- Dataset items:
= Beginning of Section =

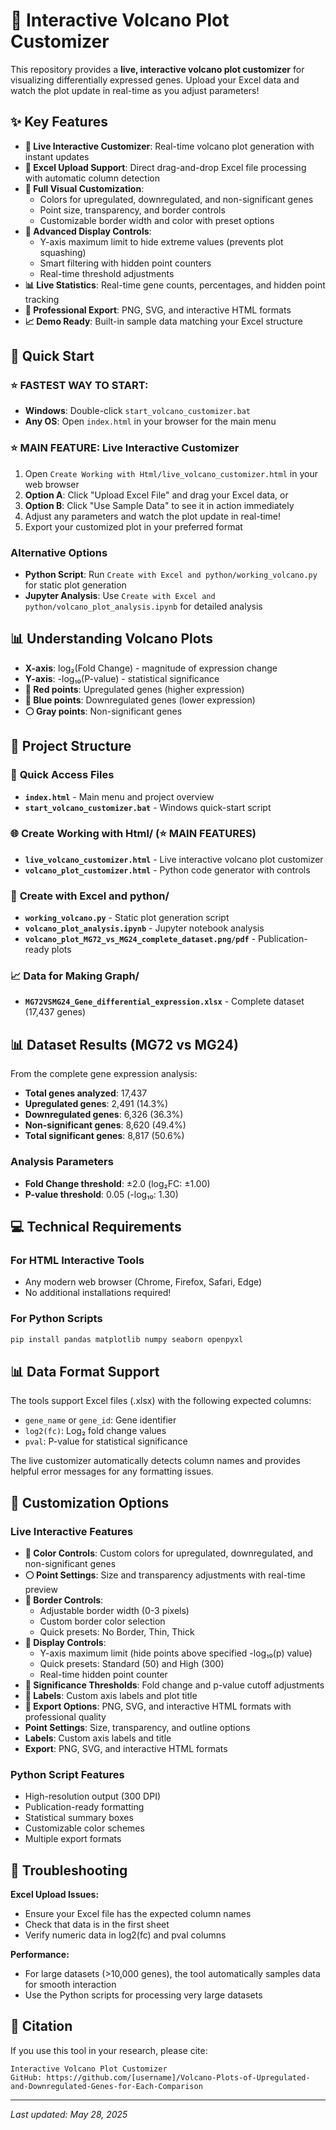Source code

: # 🧬 Interactive Volcano Plot Customizer

This repository provides a **live, interactive volcano plot customizer** for visualizing differentially expressed genes. Upload your Excel data and watch the plot update in real-time as you adjust parameters!

## ✨ Key Features

- **🔴 Live Interactive Customizer**: Real-time volcano plot generation with instant updates
- **📁 Excel Upload Support**: Direct drag-and-drop Excel file processing with automatic column detection
- **🎨 Full Visual Customization**: 
  - Colors for upregulated, downregulated, and non-significant genes
  - Point size, transparency, and border controls
  - Customizable border width and color with preset options
- **📐 Advanced Display Controls**:
  - Y-axis maximum limit to hide extreme values (prevents plot squashing)
  - Smart filtering with hidden point counters
  - Real-time threshold adjustments
- **📊 Live Statistics**: Real-time gene counts, percentages, and hidden point tracking
- **💾 Professional Export**: PNG, SVG, and interactive HTML formats 
- **📈 Demo Ready**: Built-in sample data matching your Excel structure

## 🚀 Quick Start

### ⭐ **FASTEST WAY TO START:**
- **Windows**: Double-click `start_volcano_customizer.bat`
- **Any OS**: Open `index.html` in your browser for the main menu

### ⭐ **MAIN FEATURE: Live Interactive Customizer**
1. Open `Create Working with Html/live_volcano_customizer.html` in your web browser
2. **Option A**: Click "Upload Excel File" and drag your Excel data, or
3. **Option B**: Click "Use Sample Data" to see it in action immediately
4. Adjust any parameters and watch the plot update in real-time!
5. Export your customized plot in your preferred format

### Alternative Options
- **Python Script**: Run `Create with Excel and python/working_volcano.py` for static plot generation
- **Jupyter Analysis**: Use `Create with Excel and python/volcano_plot_analysis.ipynb` for detailed analysis

## 📊 Understanding Volcano Plots
- **X-axis**: log₂(Fold Change) - magnitude of expression change
- **Y-axis**: -log₁₀(P-value) - statistical significance  
- **🔴 Red points**: Upregulated genes (higher expression)
- **🔵 Blue points**: Downregulated genes (lower expression)
- **⚪ Gray points**: Non-significant genes

## 📁 Project Structure

### 🚀 **Quick Access Files**
- **`index.html`** - Main menu and project overview
- **`start_volcano_customizer.bat`** - Windows quick-start script

### 🌐 **Create Working with Html/** (⭐ MAIN FEATURES)
- **`live_volcano_customizer.html`** - Live interactive volcano plot customizer
- **`volcano_plot_customizer.html`** - Python code generator with controls

### 🐍 **Create with Excel and python/**  
- **`working_volcano.py`** - Static plot generation script
- **`volcano_plot_analysis.ipynb`** - Jupyter notebook analysis
- **`volcano_plot_MG72_vs_MG24_complete_dataset.png/pdf`** - Publication-ready plots

### 📈 **Data for Making Graph/**
- **`MG72VSMG24_Gene_differential_expression.xlsx`** - Complete dataset (17,437 genes)

## 📊 Dataset Results (MG72 vs MG24)

From the complete gene expression analysis:

- **Total genes analyzed**: 17,437
- **Upregulated genes**: 2,491 (14.3%)
- **Downregulated genes**: 6,326 (36.3%)
- **Non-significant genes**: 8,620 (49.4%)
- **Total significant genes**: 8,817 (50.6%)

### Analysis Parameters
- **Fold Change threshold**: ±2.0 (log₂FC: ±1.00)
- **P-value threshold**: 0.05 (-log₁₀: 1.30)

## 💻 Technical Requirements

### For HTML Interactive Tools
- Any modern web browser (Chrome, Firefox, Safari, Edge)
- No additional installations required!

### For Python Scripts
```bash
pip install pandas matplotlib numpy seaborn openpyxl
```

## 📊 Data Format Support

The tools support Excel files (.xlsx) with the following expected columns:
- `gene_name` or `gene_id`: Gene identifier
- `log2(fc)`: Log₂ fold change values  
- `pval`: P-value for statistical significance

The live customizer automatically detects column names and provides helpful error messages for any formatting issues.

## 🎨 Customization Options

### Live Interactive Features
- **🎨 Color Controls**: Custom colors for upregulated, downregulated, and non-significant genes
- **⚪ Point Settings**: Size and transparency adjustments with real-time preview
- **🔲 Border Controls**: 
  - Adjustable border width (0-3 pixels)
  - Custom border color selection
  - Quick presets: No Border, Thin, Thick
- **📐 Display Controls**:
  - Y-axis maximum limit (hide points above specified -log₁₀(p) value)
  - Quick presets: Standard (50) and High (300)
  - Real-time hidden point counter
- **📏 Significance Thresholds**: Fold change and p-value cutoff adjustments
- **📝 Labels**: Custom axis labels and plot title
- **💾 Export Options**: PNG, SVG, and interactive HTML formats with professional quality
- **Point Settings**: Size, transparency, and outline options
- **Labels**: Custom axis labels and title
- **Export**: PNG, SVG, and interactive HTML formats

### Python Script Features
- High-resolution output (300 DPI)
- Publication-ready formatting
- Statistical summary boxes
- Customizable color schemes
- Multiple export formats

## 🔧 Troubleshooting

**Excel Upload Issues:**
- Ensure your Excel file has the expected column names
- Check that data is in the first sheet
- Verify numeric data in log2(fc) and pval columns

**Performance:**
- For large datasets (>10,000 genes), the tool automatically samples data for smooth interaction
- Use the Python scripts for processing very large datasets

## 📖 Citation

If you use this tool in your research, please cite:
```
Interactive Volcano Plot Customizer
GitHub: https://github.com/[username]/Volcano-Plots-of-Upregulated-and-Downregulated-Genes-for-Each-Comparison
```

---
*Last updated: May 28, 2025*
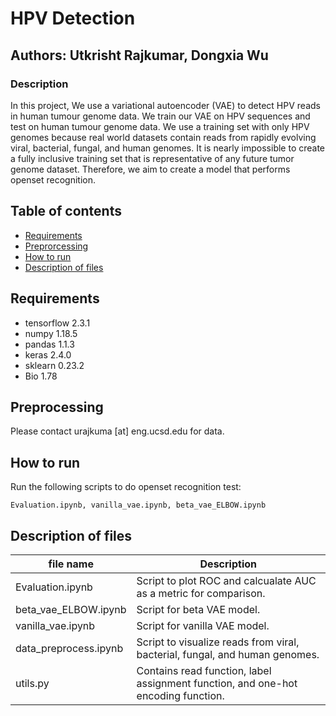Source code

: # HPV Detection

## Authors: Utkrisht Rajkumar, Dongxia Wu

### Description
In this project, We use a variational autoencoder (VAE) to detect HPV reads in human tumour genome data. We train our VAE on HPV sequences and test on human tumour genome data. We use a training set with only HPV genomes because real world datasets contain reads from rapidly evolving viral, bacterial, fungal, and human genomes. It is nearly impossible to create a fully inclusive training set that is representative of any future tumor genome dataset. Therefore, we aim to create a model that performs openset recognition. 

## Table of contents

- [Requirements](#requirements)
- [Preprorcessing](#preprocessing)
- [How to run](#run)
- [Description of files](#description)

## Requirements <a name="requirements"></a>
* tensorflow 2.3.1
* numpy 1.18.5
* pandas 1.1.3
* keras 2.4.0
* sklearn 0.23.2
* Bio 1.78

## Preprocessing <a name="preprocessing"></a>
Please contact urajkuma [at] eng.ucsd.edu for data.

## How to run  <a name="run"></a>

Run the following scripts to do openset recognition test:
```
Evaluation.ipynb, vanilla_vae.ipynb, beta_vae_ELBOW.ipynb 
```

## Description of files  <a name="description"></a>
 

file name | Description 
--- | ---
Evaluation.ipynb | Script to plot ROC and calcualate AUC as a metric for comparison.
beta_vae_ELBOW.ipynb | Script for beta VAE model.
vanilla_vae.ipynb | Script for vanilla VAE model.
data_preprocess.ipynb | Script to visualize reads from viral, bacterial, fungal, and human genomes.
utils.py | Contains read function, label assignment function, and one-hot encoding function.




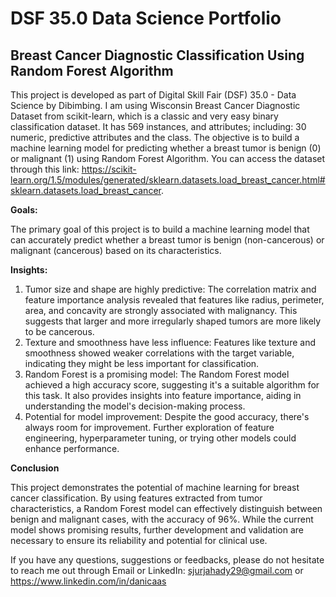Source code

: # **DSF 35.0 Data Science Portfolio**

## **Breast Cancer Diagnostic Classification Using Random Forest Algorithm**

This project is developed as part of Digital Skill Fair (DSF) 35.0 - Data Science by Dibimbing. I am using Wisconsin Breast Cancer Diagnostic Dataset from scikit-learn, which is a classic and very easy binary classification dataset. It has 569 instances, and attributes; including: 30 numeric, predictive attributes and the class.
The objective is to build a machine learning model for predicting whether a breast tumor is benign (0) or malignant (1) using Random Forest Algorithm. You can access the dataset through this link: https://scikit-learn.org/1.5/modules/generated/sklearn.datasets.load_breast_cancer.html#sklearn.datasets.load_breast_cancer.

**Goals:**

The primary goal of this project is to build a machine learning model that can accurately predict whether a breast tumor is benign (non-cancerous) or malignant (cancerous) based on its characteristics.

**Insights:**
1. Tumor size and shape are highly predictive: The correlation matrix and feature importance analysis revealed that features like radius, perimeter, area, and concavity are strongly associated with malignancy. This suggests that larger and more irregularly shaped tumors are more likely to be cancerous.
2. Texture and smoothness have less influence: Features like texture and smoothness showed weaker correlations with the target variable, indicating they might be less important for classification.
3. Random Forest is a promising model: The Random Forest model achieved a high accuracy score, suggesting it's a suitable algorithm for this task. It also provides insights into feature importance, aiding in understanding the model's decision-making process.
4. Potential for model improvement: Despite the good accuracy, there's always room for improvement. Further exploration of feature engineering, hyperparameter tuning, or trying other models could enhance performance.

**Conclusion**

This project demonstrates the potential of machine learning for breast cancer classification. By using features extracted from tumor characteristics, a Random Forest model can effectively distinguish between benign and malignant cases, with the accuracy of 96%. While the current model shows promising results, further development and validation are necessary to ensure its reliability and potential for clinical use.

If you have any questions, suggestions or feedbacks, please do not hesitate to reach me out through Email or LinkedIn: sjurjahady29@gmail.com or https://www.linkedin.com/in/danicaas
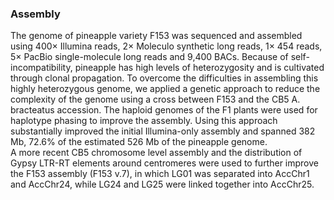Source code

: ### Assembly

The genome of pineapple variety F153 was sequenced and assembled using
400× Illumina reads, 2× Moleculo synthetic long reads, 1× 454 reads, 5×
PacBio single-molecule long reads and 9,400 BACs. Because of
self-incompatibility, pineapple has high levels of heterozygosity and is
cultivated through clonal propagation. To overcome the difficulties in
assembling this highly heterozygous genome, we applied a genetic
approach to reduce the complexity of the genome using a cross between
F153 and the CB5 A. bracteatus accession. The haploid genomes of the F1
plants were used for haplotype phasing to improve the assembly. Using
this approach substantially improved the initial Illumina-only assembly
and spanned 382 Mb, 72.6% of the estimated 526 Mb of the pineapple
genome.\
A more recent CB5 chromosome level assembly and the distribution of
Gypsy LTR-RT elements around centromeres were used to further improve
the F153 assembly (F153 v.7), in which LG01 was separated into AccChr1
and AccChr24, while LG24 and LG25 were linked together into AccChr25.
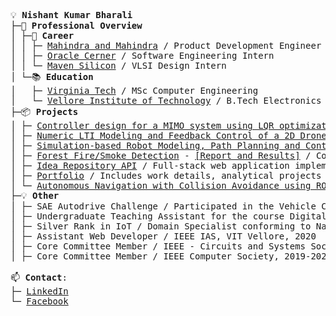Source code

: <pre>

💡 <b>Nishant Kumar Bharali</b> 
├─🚀 <b>Professional Overview</b> 
│ ├─💼 <b>Career</b>
│ │ ├─ <a href="https://www.mahindra.com/">Mahindra and Mahindra</a> / Product Development Engineer
│ │ ├─ <a href="https://www.cerner.com/">Oracle Cerner</a> / Software Engineering Intern
│ │ └─ <a href="https://www.maven-silicon.com/">Maven Silicon</a> / VLSI Design Intern 
│ └─📚 <b>Education</b>  
│   ├─ <a href="https://www.vt.edu/">Virginia Tech</a> / MSc Computer Engineering 
│   └─ <a href="https://vit.ac.in/">Vellore Institute of Technology</a> / B.Tech Electronics and Communication Engineering
├─📦 <b>Projects</b>  
│ ├─ <a href="https://github.com/NishantBharali/Controller-design-for-a-MIMO-system">Controller design for a MIMO system using LQR optimization: (Drone Stabilization Simulation)</a>
│ ├─ <a href="https://github.com/NishantBharali/LTI-Modeling-and-Feedback-Control-of-a-2D-Drone-Delivery-Prototype">Numeric LTI Modeling and Feedback Control of a 2D Drone Delivery Prototype</a>   
│ ├─ <a href="https://github.com/NishantBharali/Simulation-based-Robot-Modeling-and-Control">Simulation-based Robot Modeling, Path Planning and Control Research</a> / Redundant Robot simulation modeling - kinematics, dynamics, control, RRT algorithm and trajectory optimization using potential fields
│ ├─ <a href="https://github.com/NishantBharali/Forest-Fire-Smoke-Detection-Using-Vision-and-Deep-Learning-Models">Forest Fire/Smoke Detection</a> - <a href="https://sites.google.com/vt.edu/nishantkb-cv-project/home">[Report and Results]</a> / Comparative analysis of smoke detection using Deep-Learning Fast RCNN inception v2 & SSD Mobilenet v2 with efficient results
│ ├─ <a href="https://github.com/NishantBharali/Oralce-Cerner-API">Idea Repository API</a> / Full-stack web application implementing C.R.U.D. using Spring MVC and React-Redux and CI/CD using pipeline automation upon Jenkins with near 92% unit test using Mockito and Jest-Enzyme
│ ├─ <a href="https://www.nishantkb.info/">Portfolio</a> / Includes work details, analytical projects including topics: Vehicle Sotware Electronics, Robotics, Applied Controls, Systems Engineering, Data science  
│ └─ <a href="https://drive.google.com/file/d/1D0Mfpe8zFq1wjk3hQN1IYfh2tzWJSP8p/view">Autonomous Navigation with Collision Avoidance using ROS</a>
├─💡 <b>Other</b>
│ ├─ SAE Autodrive Challenge / Participated in the Vehicle Control and testing sub-team under working on Q21-22 cycle learning through training and workshops on topics like Machine Vision, ROS2 and MATLAB GUIs  
│ ├─ Undergraduate Teaching Assistant for the course Digital Logic Design (ECE2003), VIT Vellore (2019-2021)
│ ├─ Silver Rank in IoT / Domain Specialist conforming to National Skills Qualifications Framework Level 8, 2021
│ ├─ Assistant Web Developer / IEEE IAS, VIT Vellore, 2020
│ ├─ Core Committee Member / IEEE - Circuits and Systems Society, 2019-2020
│ ├─ Core Committee Member / IEEE Computer Society, 2019-2022 

📫 <b>Contact</b>:   
├─ <a href="https://www.linkedin.com/in/nishant-kumar-bharali/">LinkedIn</a>  
└─ <a href="https://www.facebook.com/profile.php?id=61550884612561">Facebook</a>   

</pre>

= End of Section =

- Task details: Your reply should hold every line from the data that contains "labels", copied in full.

- Solution:
- **📝 Labels**: Custom axis labels and plot title
- **Labels**: Custom axis labels and title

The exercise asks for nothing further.